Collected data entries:
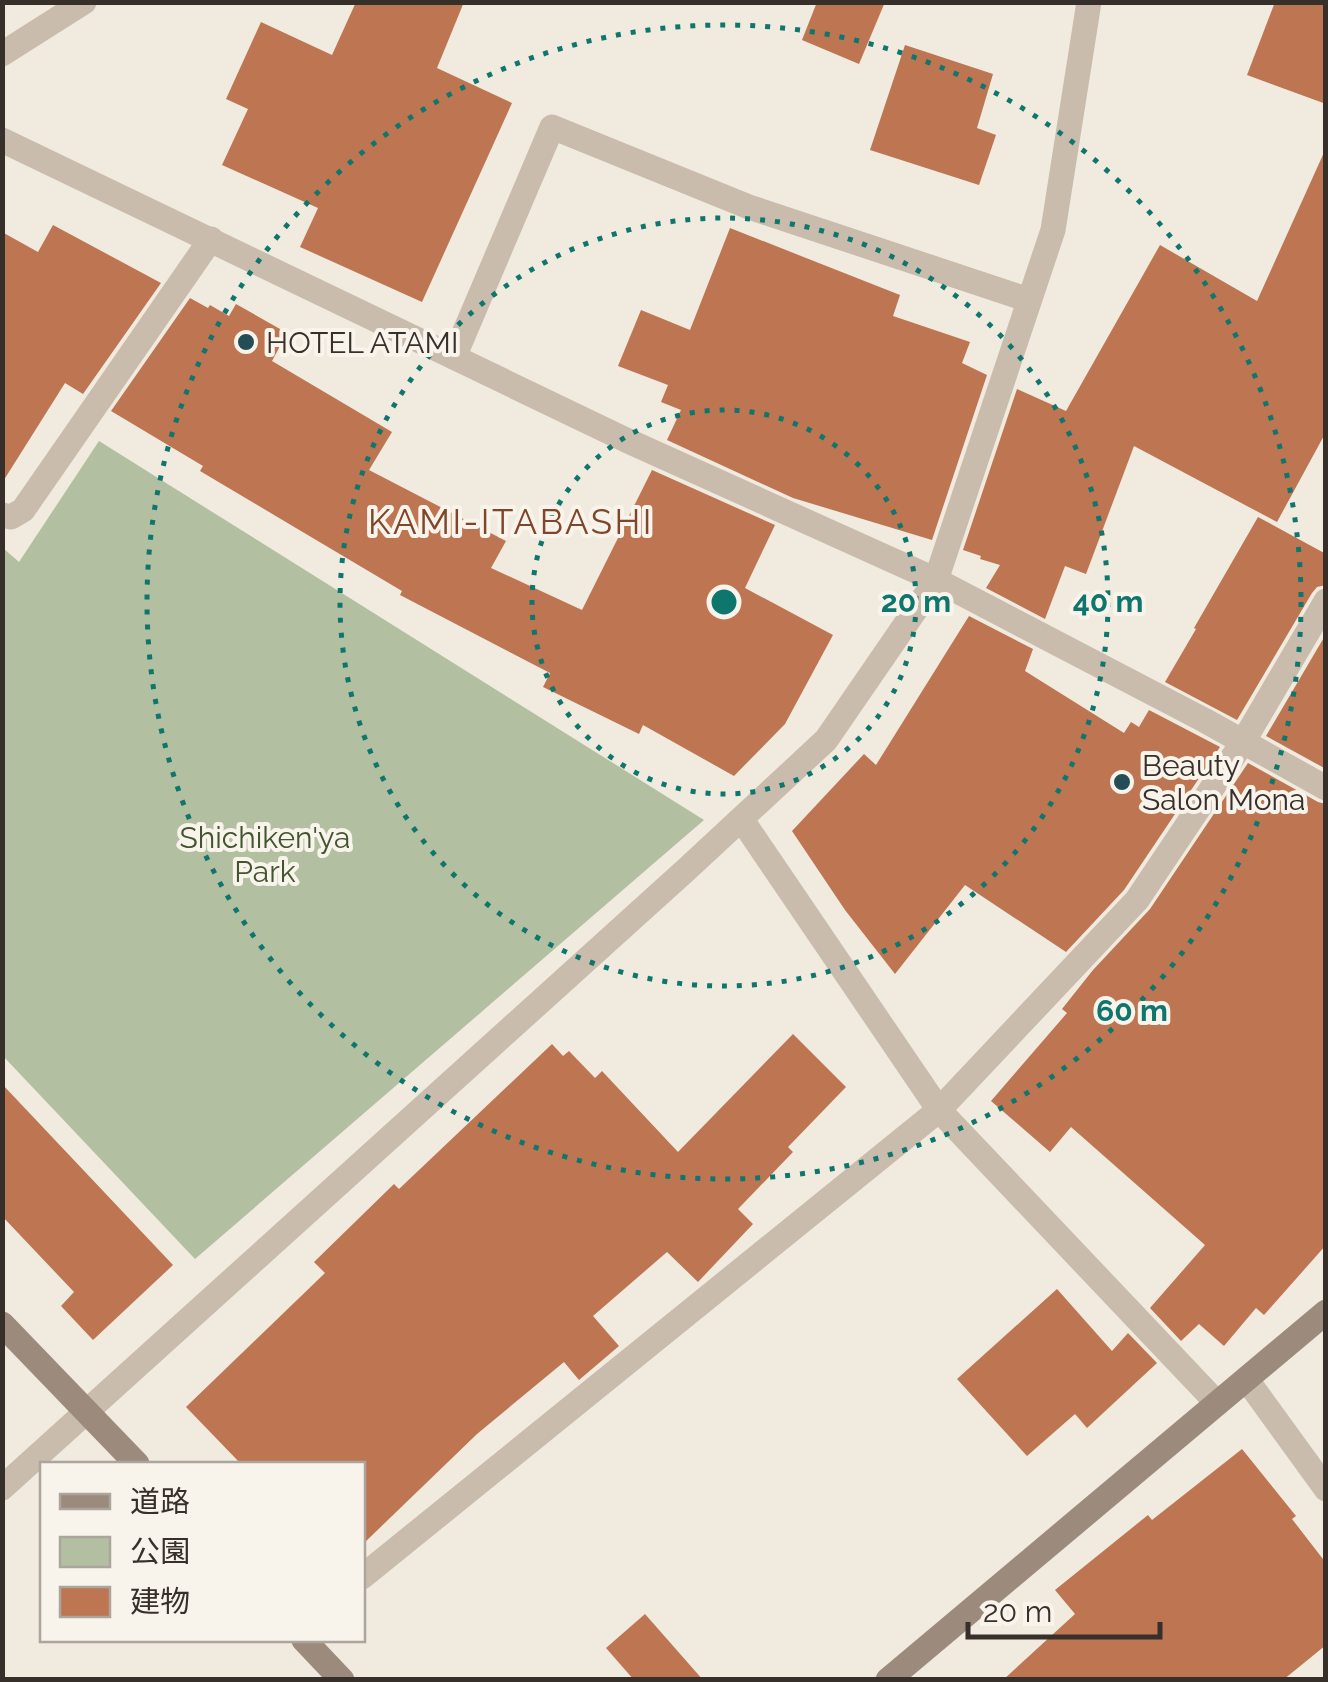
<svg xmlns="http://www.w3.org/2000/svg" width="1328" height="1682" viewBox="0 0 1328 1682" font-family="Raleway,'Noto Sans JP',sans-serif">
<style>
.green{fill:#b2bfa0}
.building{fill:#bd7552}
.lines{fill:none;stroke-linecap:round;stroke-linejoin:round}
.lane{stroke:#c9bcac;stroke-width:25}
.street{stroke:#c9bcac;stroke-width:25}
.secondary{stroke:#9c8b7d;stroke-width:25}
.ring{fill:none;stroke:#0f766e;stroke-width:5;stroke-dasharray:5 10}
.poi-dot{fill:#234e56;stroke:#f9f4eb;stroke-width:4}
.labels{text-anchor:middle;dominant-baseline:central;stroke-width:8;stroke-linejoin:round;paint-order:stroke}
.poi-label{font-size:30px;fill:#372f2a;stroke:#f9f4eb;text-anchor:start}
.park-label{font-size:30px;fill:#435430;stroke:#f9f4eb}
.quarter-label{font-size:35px;letter-spacing:2.5px;fill:#804629;stroke:#f9f4eb}
.centre{fill:#0f766e;stroke:#f9f4eb;stroke-width:5}
.ring-label{font-size:30px;text-anchor:middle;font-weight:bold;fill:#0f766e;stroke:#f9f4eb;stroke-width:8;stroke-linejoin:round;paint-order:stroke}
</style>
<rect width="100%" height="100%" fill="#f1eadf"/>
<!-- green -->
<polygon class="green" points="99,441 704,820 195,1259 3,1056 3,548 19,562"/>
<!-- building -->
<g class="building">
<polygon points="356,2 464,2 437,68 512,103 422,302 300,247 318,208 222,165 248,109 226,99 261,22 332,55"/>
<polygon points="817,2 885,2 859,64 802,40"/>
<polygon points="1275,2 1326,2 1326,104 1247,75"/>
<polygon points="905,45 993,74 977,128 996,135 979,185 870,150"/>
<polygon points="1326,148 1326,432 1277,522 1134,446 1086,574 1065,566 1045,619 986,588 1000,565 980,559 981,556 963,550 1017,389 1066,411 1160,245 1257,301"/>
<polygon points="53,225 161,283 83,394 65,383 2,483 2,232 38,252"/>
<polygon points="730,228 900,295 893,316 970,342 962,363 987,375 932,540 793,498 667,440 681,410 661,402 668,385 618,366 641,310 690,330"/>
<polygon points="190,298 208,308 210,305 229,316 236,304 287,333 272,361 392,432 369,470 506,541 491,568 582,610 652,470 775,525 745,588 833,635 785,724 734,776 643,725 639,734 543,687 550,673 400,595 402,591 200,471 203,466 111,411"/>
<polygon points="1258,517 1326,554 1326,585 1317,587 1312,593 1237,720 1165,682 1196,629 1194,628"/>
<polygon points="969,616 1033,649 1025,671 1124,733 1131,722 1139,727 1149,710 1220,747 1124,890 1066,952 965,885 895,974 845,910 792,831 864,754 876,765"/>
<polygon points="1326,634 1326,769 1266,736"/>
<polygon points="1248,763 1318,802 1326,804 1326,1245 1264,1315 1256,1308 1224,1346 1199,1324 1181,1341 1150,1308 1205,1245 1071,1127 1050,1152 991,1101 1067,1013 1062,1009 1093,970 1150,909"/>
<polygon points="793,1034 846,1087 788,1147 793,1152 738,1209 753,1224 698,1282 667,1252 593,1316 619,1346 579,1380 564,1362 477,1434 362,1545 362,1464 241,1464 186,1407 325,1273 314,1262 394,1184 399,1189 552,1044 563,1056 569,1051 595,1078 602,1071 678,1152"/>
<polygon points="2,1084 173,1265 93,1340 61,1306 74,1292 2,1216"/>
<polygon points="1057,1289 1112,1351 1128,1333 1157,1363 1087,1428 1075,1414 1027,1456 957,1379"/>
<polygon points="1242,1449 1296,1516 1292,1519 1326,1563 1326,1645 1283,1680 1003,1680 1075,1614 1055,1590 1148,1515 1152,1520"/>
<polygon points="645,1614 703,1680 634,1680 606,1648"/>
</g>
<g class="lines">
<!-- lane -->
<polyline class="lane" points="454,357 552,127 749,207 1029,300"/>
<!-- street -->
<g class="street">
<polyline points="2,54 84,2"/>
<polyline points="2,140 626,440 936,580 1204,720 1326,788"/>
<polyline points="2,515 11,517 23,510 211,239"/>
<polyline points="742,820 939,1110 1217,1403"/>
<polyline points="1247,1380 1326,1489"/>
<polyline points="2,1488 687,869 826,740 936,580 1053,230 1089,2"/>
<polyline points="362,1577 939,1110 1137,900 1243,742 1326,601"/>
</g>
<!-- secondary -->
<g class="secondary">
<polyline points="2,1324 137,1464"/>
<polyline points="304,1640 342,1680"/>
<polyline points="888,1680 1326,1312"/>
</g>
</g>
<!-- distance rings -->
<g class="ring">
<circle cx="724" cy="602" r="192"/>
<circle cx="724" cy="602" r="384"/>
<circle cx="724" cy="602" r="577"/>
</g>
<!-- markers -->
<g class="poi-dot">
<circle cx="246" cy="342" r="10"/>
<circle cx="1122" cy="782" r="10"/>
</g>
<g class="labels">
<!-- poi labels -->
<g class="poi-label">
<text x="266" y="342">HOTEL ATAMI</text>
<text x="1142" y="765">Beauty<tspan x="1142" dy="34">Salon Mona</tspan></text>
</g>
<!-- park labels -->
<g class="park-label">
<text x="265" y="837">Shichiken'ya<tspan x="265" dy="34">Park</tspan></text>
</g>
<!-- quarter labels -->
<g class="quarter-label">
<text x="511" y="521">KAMI-ITABASHI</text>
</g>
</g>
<circle cx="724" cy="602" r="15" class="centre"/>
<g class="ring-label">
<text x="916" y="612">20 m</text>
<text x="1108" y="612">40 m</text>
<text x="1132" y="1021">60 m</text>
</g>
<!-- border -->
<rect width="1328" height="1682" fill="none" stroke="#372f2a" stroke-width="10"/>
<!-- legend -->
<rect x="40" y="1462" width="325" height="180" fill="#f9f4eb" stroke="#aba59e" stroke-width="2.5"/>
<rect x="60" y="1494" width="50" height="15" fill="#9c8b7d" stroke="#aba59e" stroke-width="2.5"/>
<text x="130" y="1512" font-size="30" fill="#372f2a">道路</text>
<rect x="60" y="1537" width="50" height="30" fill="#b2bfa0" stroke="#aba59e" stroke-width="2.5"/>
<text x="130" y="1562" font-size="30" fill="#372f2a">公園</text>
<rect x="60" y="1587" width="50" height="30" fill="#bd7552" stroke="#aba59e" stroke-width="2.5"/>
<text x="130" y="1612" font-size="30" fill="#372f2a">建物</text>
<!-- scale -->
<path d="M968 1622v15h192v-15" fill="none" stroke="#372f2a" stroke-width="5"/>
<text x="983" y="1622" font-size="30" fill="#372f2a" stroke="#f9f4eb" stroke-width="8" paint-order="stroke">20 m</text>
</svg>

(THE TASK)
Output the entries verbatim but drop the images.

(YOUR SOLUTION)
<svg xmlns="http://www.w3.org/2000/svg" width="1328" height="1682" viewBox="0 0 1328 1682" font-family="Raleway,'Noto Sans JP',sans-serif">
<style>
.green{fill:#b2bfa0}
.building{fill:#bd7552}
.lines{fill:none;stroke-linecap:round;stroke-linejoin:round}
.lane{stroke:#c9bcac;stroke-width:25}
.street{stroke:#c9bcac;stroke-width:25}
.secondary{stroke:#9c8b7d;stroke-width:25}
.ring{fill:none;stroke:#0f766e;stroke-width:5;stroke-dasharray:5 10}
.poi-dot{fill:#234e56;stroke:#f9f4eb;stroke-width:4}
.labels{text-anchor:middle;dominant-baseline:central;stroke-width:8;stroke-linejoin:round;paint-order:stroke}
.poi-label{font-size:30px;fill:#372f2a;stroke:#f9f4eb;text-anchor:start}
.park-label{font-size:30px;fill:#435430;stroke:#f9f4eb}
.quarter-label{font-size:35px;letter-spacing:2.5px;fill:#804629;stroke:#f9f4eb}
.centre{fill:#0f766e;stroke:#f9f4eb;stroke-width:5}
.ring-label{font-size:30px;text-anchor:middle;font-weight:bold;fill:#0f766e;stroke:#f9f4eb;stroke-width:8;stroke-linejoin:round;paint-order:stroke}
</style>
<rect width="100%" height="100%" fill="#f1eadf"/>
<!-- green -->
<polygon class="green" points="99,441 704,820 195,1259 3,1056 3,548 19,562"/>
<!-- building -->
<g class="building">
<polygon points="356,2 464,2 437,68 512,103 422,302 300,247 318,208 222,165 248,109 226,99 261,22 332,55"/>
<polygon points="817,2 885,2 859,64 802,40"/>
<polygon points="1275,2 1326,2 1326,104 1247,75"/>
<polygon points="905,45 993,74 977,128 996,135 979,185 870,150"/>
<polygon points="1326,148 1326,432 1277,522 1134,446 1086,574 1065,566 1045,619 986,588 1000,565 980,559 981,556 963,550 1017,389 1066,411 1160,245 1257,301"/>
<polygon points="53,225 161,283 83,394 65,383 2,483 2,232 38,252"/>
<polygon points="730,228 900,295 893,316 970,342 962,363 987,375 932,540 793,498 667,440 681,410 661,402 668,385 618,366 641,310 690,330"/>
<polygon points="190,298 208,308 210,305 229,316 236,304 287,333 272,361 392,432 369,470 506,541 491,568 582,610 652,470 775,525 745,588 833,635 785,724 734,776 643,725 639,734 543,687 550,673 400,595 402,591 200,471 203,466 111,411"/>
<polygon points="1258,517 1326,554 1326,585 1317,587 1312,593 1237,720 1165,682 1196,629 1194,628"/>
<polygon points="969,616 1033,649 1025,671 1124,733 1131,722 1139,727 1149,710 1220,747 1124,890 1066,952 965,885 895,974 845,910 792,831 864,754 876,765"/>
<polygon points="1326,634 1326,769 1266,736"/>
<polygon points="1248,763 1318,802 1326,804 1326,1245 1264,1315 1256,1308 1224,1346 1199,1324 1181,1341 1150,1308 1205,1245 1071,1127 1050,1152 991,1101 1067,1013 1062,1009 1093,970 1150,909"/>
<polygon points="793,1034 846,1087 788,1147 793,1152 738,1209 753,1224 698,1282 667,1252 593,1316 619,1346 579,1380 564,1362 477,1434 362,1545 362,1464 241,1464 186,1407 325,1273 314,1262 394,1184 399,1189 552,1044 563,1056 569,1051 595,1078 602,1071 678,1152"/>
<polygon points="2,1084 173,1265 93,1340 61,1306 74,1292 2,1216"/>
<polygon points="1057,1289 1112,1351 1128,1333 1157,1363 1087,1428 1075,1414 1027,1456 957,1379"/>
<polygon points="1242,1449 1296,1516 1292,1519 1326,1563 1326,1645 1283,1680 1003,1680 1075,1614 1055,1590 1148,1515 1152,1520"/>
<polygon points="645,1614 703,1680 634,1680 606,1648"/>
</g>
<g class="lines">
<!-- lane -->
<polyline class="lane" points="454,357 552,127 749,207 1029,300"/>
<!-- street -->
<g class="street">
<polyline points="2,54 84,2"/>
<polyline points="2,140 626,440 936,580 1204,720 1326,788"/>
<polyline points="2,515 11,517 23,510 211,239"/>
<polyline points="742,820 939,1110 1217,1403"/>
<polyline points="1247,1380 1326,1489"/>
<polyline points="2,1488 687,869 826,740 936,580 1053,230 1089,2"/>
<polyline points="362,1577 939,1110 1137,900 1243,742 1326,601"/>
</g>
<!-- secondary -->
<g class="secondary">
<polyline points="2,1324 137,1464"/>
<polyline points="304,1640 342,1680"/>
<polyline points="888,1680 1326,1312"/>
</g>
</g>
<!-- distance rings -->
<g class="ring">
<circle cx="724" cy="602" r="192"/>
<circle cx="724" cy="602" r="384"/>
<circle cx="724" cy="602" r="577"/>
</g>
<!-- markers -->
<g class="poi-dot">
<circle cx="246" cy="342" r="10"/>
<circle cx="1122" cy="782" r="10"/>
</g>
<g class="labels">
<!-- poi labels -->
<g class="poi-label">
<text x="266" y="342">HOTEL ATAMI</text>
<text x="1142" y="765">Beauty<tspan x="1142" dy="34">Salon Mona</tspan></text>
</g>
<!-- park labels -->
<g class="park-label">
<text x="265" y="837">Shichiken'ya<tspan x="265" dy="34">Park</tspan></text>
</g>
<!-- quarter labels -->
<g class="quarter-label">
<text x="511" y="521">KAMI-ITABASHI</text>
</g>
</g>
<circle cx="724" cy="602" r="15" class="centre"/>
<g class="ring-label">
<text x="916" y="612">20 m</text>
<text x="1108" y="612">40 m</text>
<text x="1132" y="1021">60 m</text>
</g>
<!-- border -->
<rect width="1328" height="1682" fill="none" stroke="#372f2a" stroke-width="10"/>
<!-- legend -->
<rect x="40" y="1462" width="325" height="180" fill="#f9f4eb" stroke="#aba59e" stroke-width="2.5"/>
<rect x="60" y="1494" width="50" height="15" fill="#9c8b7d" stroke="#aba59e" stroke-width="2.5"/>
<text x="130" y="1512" font-size="30" fill="#372f2a">道路</text>
<rect x="60" y="1537" width="50" height="30" fill="#b2bfa0" stroke="#aba59e" stroke-width="2.5"/>
<text x="130" y="1562" font-size="30" fill="#372f2a">公園</text>
<rect x="60" y="1587" width="50" height="30" fill="#bd7552" stroke="#aba59e" stroke-width="2.5"/>
<text x="130" y="1612" font-size="30" fill="#372f2a">建物</text>
<!-- scale -->
<path d="M968 1622v15h192v-15" fill="none" stroke="#372f2a" stroke-width="5"/>
<text x="983" y="1622" font-size="30" fill="#372f2a" stroke="#f9f4eb" stroke-width="8" paint-order="stroke">20 m</text>
</svg>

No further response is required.